- Exercise goal -
Only the lines below from the one containing "- Real-time AI" to the one containing "- **Compact Display**: One-line" should be repeated, both included and unchanged.

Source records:
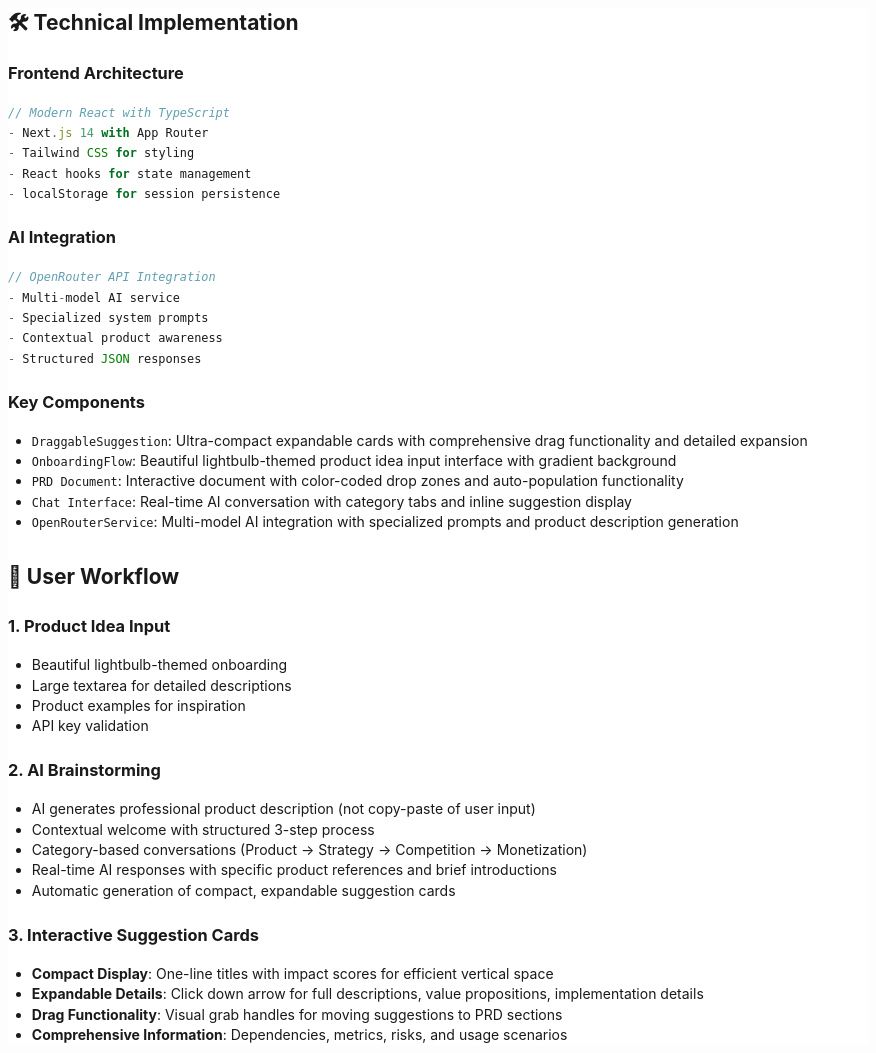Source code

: ## 🛠️ Technical Implementation

### Frontend Architecture
```typescript
// Modern React with TypeScript
- Next.js 14 with App Router
- Tailwind CSS for styling
- React hooks for state management
- localStorage for session persistence
```

### AI Integration
```typescript
// OpenRouter API Integration
- Multi-model AI service
- Specialized system prompts
- Contextual product awareness
- Structured JSON responses
```

### Key Components
- `DraggableSuggestion`: Ultra-compact expandable cards with comprehensive drag functionality and detailed expansion
- `OnboardingFlow`: Beautiful lightbulb-themed product idea input interface with gradient background
- `PRD Document`: Interactive document with color-coded drop zones and auto-population functionality
- `Chat Interface`: Real-time AI conversation with category tabs and inline suggestion display
- `OpenRouterService`: Multi-model AI integration with specialized prompts and product description generation

## 🎯 User Workflow

### 1. **Product Idea Input**
- Beautiful lightbulb-themed onboarding
- Large textarea for detailed descriptions
- Product examples for inspiration
- API key validation

### 2. **AI Brainstorming**
- AI generates professional product description (not copy-paste of user input)
- Contextual welcome with structured 3-step process
- Category-based conversations (Product → Strategy → Competition → Monetization)
- Real-time AI responses with specific product references and brief introductions
- Automatic generation of compact, expandable suggestion cards

### 3. **Interactive Suggestion Cards**
- **Compact Display**: One-line titles with impact scores for efficient vertical space
- **Expandable Details**: Click down arrow for full descriptions, value propositions, implementation details
- **Drag Functionality**: Visual grab handles for moving suggestions to PRD sections
- **Comprehensive Information**: Dependencies, metrics, risks, and usage scenarios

- Response to this exercise -
- Real-time AI responses with specific product references and brief introductions
- Automatic generation of compact, expandable suggestion cards

### 3. **Interactive Suggestion Cards**
- **Compact Display**: One-line titles with impact scores for efficient vertical space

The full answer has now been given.